(TASK BRIEF): Repeat every record exactly as given.

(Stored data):
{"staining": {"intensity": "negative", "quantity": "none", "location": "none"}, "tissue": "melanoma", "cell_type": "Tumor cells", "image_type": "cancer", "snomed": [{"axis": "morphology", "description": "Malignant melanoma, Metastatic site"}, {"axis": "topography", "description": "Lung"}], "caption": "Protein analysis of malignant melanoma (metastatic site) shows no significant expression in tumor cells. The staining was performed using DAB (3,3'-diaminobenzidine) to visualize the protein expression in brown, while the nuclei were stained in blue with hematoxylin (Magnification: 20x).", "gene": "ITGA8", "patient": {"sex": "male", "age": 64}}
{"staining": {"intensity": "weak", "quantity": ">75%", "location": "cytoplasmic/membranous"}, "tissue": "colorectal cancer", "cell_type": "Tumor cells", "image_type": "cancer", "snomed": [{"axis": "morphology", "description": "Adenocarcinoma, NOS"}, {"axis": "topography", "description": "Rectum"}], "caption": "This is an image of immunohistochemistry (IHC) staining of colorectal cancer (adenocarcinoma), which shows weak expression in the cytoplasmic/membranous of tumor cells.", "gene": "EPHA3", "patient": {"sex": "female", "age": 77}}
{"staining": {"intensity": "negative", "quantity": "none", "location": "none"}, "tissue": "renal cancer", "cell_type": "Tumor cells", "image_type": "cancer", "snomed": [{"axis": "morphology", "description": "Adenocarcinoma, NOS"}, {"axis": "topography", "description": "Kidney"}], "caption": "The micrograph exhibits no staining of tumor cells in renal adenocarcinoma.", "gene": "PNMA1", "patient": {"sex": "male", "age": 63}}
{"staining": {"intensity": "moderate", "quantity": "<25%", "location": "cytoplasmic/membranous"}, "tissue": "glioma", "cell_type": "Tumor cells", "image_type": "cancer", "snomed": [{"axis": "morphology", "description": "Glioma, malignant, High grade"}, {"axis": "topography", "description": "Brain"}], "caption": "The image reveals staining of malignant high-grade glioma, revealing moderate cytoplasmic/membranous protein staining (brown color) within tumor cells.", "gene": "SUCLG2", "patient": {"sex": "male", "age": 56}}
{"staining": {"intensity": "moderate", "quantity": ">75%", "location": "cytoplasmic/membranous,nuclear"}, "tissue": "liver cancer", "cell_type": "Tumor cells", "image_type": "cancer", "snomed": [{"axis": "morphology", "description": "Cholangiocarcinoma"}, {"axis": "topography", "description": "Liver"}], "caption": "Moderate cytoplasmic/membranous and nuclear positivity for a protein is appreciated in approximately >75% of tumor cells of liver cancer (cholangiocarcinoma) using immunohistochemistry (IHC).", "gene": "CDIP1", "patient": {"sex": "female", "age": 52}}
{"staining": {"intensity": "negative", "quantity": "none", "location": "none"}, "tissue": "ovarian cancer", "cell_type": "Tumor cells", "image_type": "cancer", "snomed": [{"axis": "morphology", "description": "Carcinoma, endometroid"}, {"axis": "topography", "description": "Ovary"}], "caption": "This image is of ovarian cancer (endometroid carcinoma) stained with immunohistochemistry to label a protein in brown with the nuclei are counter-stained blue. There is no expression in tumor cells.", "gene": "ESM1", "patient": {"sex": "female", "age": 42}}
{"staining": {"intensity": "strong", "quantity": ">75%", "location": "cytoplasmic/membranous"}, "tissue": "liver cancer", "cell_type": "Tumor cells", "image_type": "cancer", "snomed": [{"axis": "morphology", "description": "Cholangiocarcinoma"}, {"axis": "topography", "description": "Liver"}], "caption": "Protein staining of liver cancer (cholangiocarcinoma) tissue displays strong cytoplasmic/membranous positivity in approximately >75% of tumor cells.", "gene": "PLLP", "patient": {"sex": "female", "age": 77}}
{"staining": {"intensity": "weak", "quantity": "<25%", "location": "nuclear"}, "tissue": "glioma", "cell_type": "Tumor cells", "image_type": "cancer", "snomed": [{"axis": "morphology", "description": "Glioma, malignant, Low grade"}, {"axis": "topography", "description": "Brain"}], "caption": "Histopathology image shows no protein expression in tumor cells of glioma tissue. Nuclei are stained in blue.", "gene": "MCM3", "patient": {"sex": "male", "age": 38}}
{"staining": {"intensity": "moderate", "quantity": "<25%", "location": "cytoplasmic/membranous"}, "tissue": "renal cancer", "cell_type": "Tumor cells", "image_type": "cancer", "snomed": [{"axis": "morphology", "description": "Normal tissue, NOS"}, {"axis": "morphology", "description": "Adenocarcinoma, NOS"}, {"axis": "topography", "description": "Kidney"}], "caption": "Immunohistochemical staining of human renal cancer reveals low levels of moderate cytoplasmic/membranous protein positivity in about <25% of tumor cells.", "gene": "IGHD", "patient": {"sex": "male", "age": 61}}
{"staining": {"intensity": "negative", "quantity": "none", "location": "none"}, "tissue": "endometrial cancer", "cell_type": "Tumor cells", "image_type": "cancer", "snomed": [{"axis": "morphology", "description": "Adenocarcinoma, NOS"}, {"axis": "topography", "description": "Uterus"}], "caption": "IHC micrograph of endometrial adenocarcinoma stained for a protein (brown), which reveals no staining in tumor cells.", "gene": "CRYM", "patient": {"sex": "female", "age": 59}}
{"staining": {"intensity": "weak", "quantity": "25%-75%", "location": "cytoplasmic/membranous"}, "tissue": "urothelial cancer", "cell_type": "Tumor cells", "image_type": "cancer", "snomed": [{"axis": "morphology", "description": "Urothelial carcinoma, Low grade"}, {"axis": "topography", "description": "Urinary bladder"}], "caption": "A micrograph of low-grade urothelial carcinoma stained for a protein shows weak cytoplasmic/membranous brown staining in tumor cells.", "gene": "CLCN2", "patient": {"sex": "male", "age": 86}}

(WRITTEN SOLUTION):
{"staining": {"intensity": "negative", "quantity": "none", "location": "none"}, "tissue": "melanoma", "cell_type": "Tumor cells", "image_type": "cancer", "snomed": [{"axis": "morphology", "description": "Malignant melanoma, Metastatic site"}, {"axis": "topography", "description": "Lung"}], "caption": "Protein analysis of malignant melanoma (metastatic site) shows no significant expression in tumor cells. The staining was performed using DAB (3,3'-diaminobenzidine) to visualize the protein expression in brown, while the nuclei were stained in blue with hematoxylin (Magnification: 20x).", "gene": "ITGA8", "patient": {"sex": "male", "age": 64}}
{"staining": {"intensity": "weak", "quantity": ">75%", "location": "cytoplasmic/membranous"}, "tissue": "colorectal cancer", "cell_type": "Tumor cells", "image_type": "cancer", "snomed": [{"axis": "morphology", "description": "Adenocarcinoma, NOS"}, {"axis": "topography", "description": "Rectum"}], "caption": "This is an image of immunohistochemistry (IHC) staining of colorectal cancer (adenocarcinoma), which shows weak expression in the cytoplasmic/membranous of tumor cells.", "gene": "EPHA3", "patient": {"sex": "female", "age": 77}}
{"staining": {"intensity": "negative", "quantity": "none", "location": "none"}, "tissue": "renal cancer", "cell_type": "Tumor cells", "image_type": "cancer", "snomed": [{"axis": "morphology", "description": "Adenocarcinoma, NOS"}, {"axis": "topography", "description": "Kidney"}], "caption": "The micrograph exhibits no staining of tumor cells in renal adenocarcinoma.", "gene": "PNMA1", "patient": {"sex": "male", "age": 63}}
{"staining": {"intensity": "moderate", "quantity": "<25%", "location": "cytoplasmic/membranous"}, "tissue": "glioma", "cell_type": "Tumor cells", "image_type": "cancer", "snomed": [{"axis": "morphology", "description": "Glioma, malignant, High grade"}, {"axis": "topography", "description": "Brain"}], "caption": "The image reveals staining of malignant high-grade glioma, revealing moderate cytoplasmic/membranous protein staining (brown color) within tumor cells.", "gene": "SUCLG2", "patient": {"sex": "male", "age": 56}}
{"staining": {"intensity": "moderate", "quantity": ">75%", "location": "cytoplasmic/membranous,nuclear"}, "tissue": "liver cancer", "cell_type": "Tumor cells", "image_type": "cancer", "snomed": [{"axis": "morphology", "description": "Cholangiocarcinoma"}, {"axis": "topography", "description": "Liver"}], "caption": "Moderate cytoplasmic/membranous and nuclear positivity for a protein is appreciated in approximately >75% of tumor cells of liver cancer (cholangiocarcinoma) using immunohistochemistry (IHC).", "gene": "CDIP1", "patient": {"sex": "female", "age": 52}}
{"staining": {"intensity": "negative", "quantity": "none", "location": "none"}, "tissue": "ovarian cancer", "cell_type": "Tumor cells", "image_type": "cancer", "snomed": [{"axis": "morphology", "description": "Carcinoma, endometroid"}, {"axis": "topography", "description": "Ovary"}], "caption": "This image is of ovarian cancer (endometroid carcinoma) stained with immunohistochemistry to label a protein in brown with the nuclei are counter-stained blue. There is no expression in tumor cells.", "gene": "ESM1", "patient": {"sex": "female", "age": 42}}
{"staining": {"intensity": "strong", "quantity": ">75%", "location": "cytoplasmic/membranous"}, "tissue": "liver cancer", "cell_type": "Tumor cells", "image_type": "cancer", "snomed": [{"axis": "morphology", "description": "Cholangiocarcinoma"}, {"axis": "topography", "description": "Liver"}], "caption": "Protein staining of liver cancer (cholangiocarcinoma) tissue displays strong cytoplasmic/membranous positivity in approximately >75% of tumor cells.", "gene": "PLLP", "patient": {"sex": "female", "age": 77}}
{"staining": {"intensity": "weak", "quantity": "<25%", "location": "nuclear"}, "tissue": "glioma", "cell_type": "Tumor cells", "image_type": "cancer", "snomed": [{"axis": "morphology", "description": "Glioma, malignant, Low grade"}, {"axis": "topography", "description": "Brain"}], "caption": "Histopathology image shows no protein expression in tumor cells of glioma tissue. Nuclei are stained in blue.", "gene": "MCM3", "patient": {"sex": "male", "age": 38}}
{"staining": {"intensity": "moderate", "quantity": "<25%", "location": "cytoplasmic/membranous"}, "tissue": "renal cancer", "cell_type": "Tumor cells", "image_type": "cancer", "snomed": [{"axis": "morphology", "description": "Normal tissue, NOS"}, {"axis": "morphology", "description": "Adenocarcinoma, NOS"}, {"axis": "topography", "description": "Kidney"}], "caption": "Immunohistochemical staining of human renal cancer reveals low levels of moderate cytoplasmic/membranous protein positivity in about <25% of tumor cells.", "gene": "IGHD", "patient": {"sex": "male", "age": 61}}
{"staining": {"intensity": "negative", "quantity": "none", "location": "none"}, "tissue": "endometrial cancer", "cell_type": "Tumor cells", "image_type": "cancer", "snomed": [{"axis": "morphology", "description": "Adenocarcinoma, NOS"}, {"axis": "topography", "description": "Uterus"}], "caption": "IHC micrograph of endometrial adenocarcinoma stained for a protein (brown), which reveals no staining in tumor cells.", "gene": "CRYM", "patient": {"sex": "female", "age": 59}}
{"staining": {"intensity": "weak", "quantity": "25%-75%", "location": "cytoplasmic/membranous"}, "tissue": "urothelial cancer", "cell_type": "Tumor cells", "image_type": "cancer", "snomed": [{"axis": "morphology", "description": "Urothelial carcinoma, Low grade"}, {"axis": "topography", "description": "Urinary bladder"}], "caption": "A micrograph of low-grade urothelial carcinoma stained for a protein shows weak cytoplasmic/membranous brown staining in tumor cells.", "gene": "CLCN2", "patient": {"sex": "male", "age": 86}}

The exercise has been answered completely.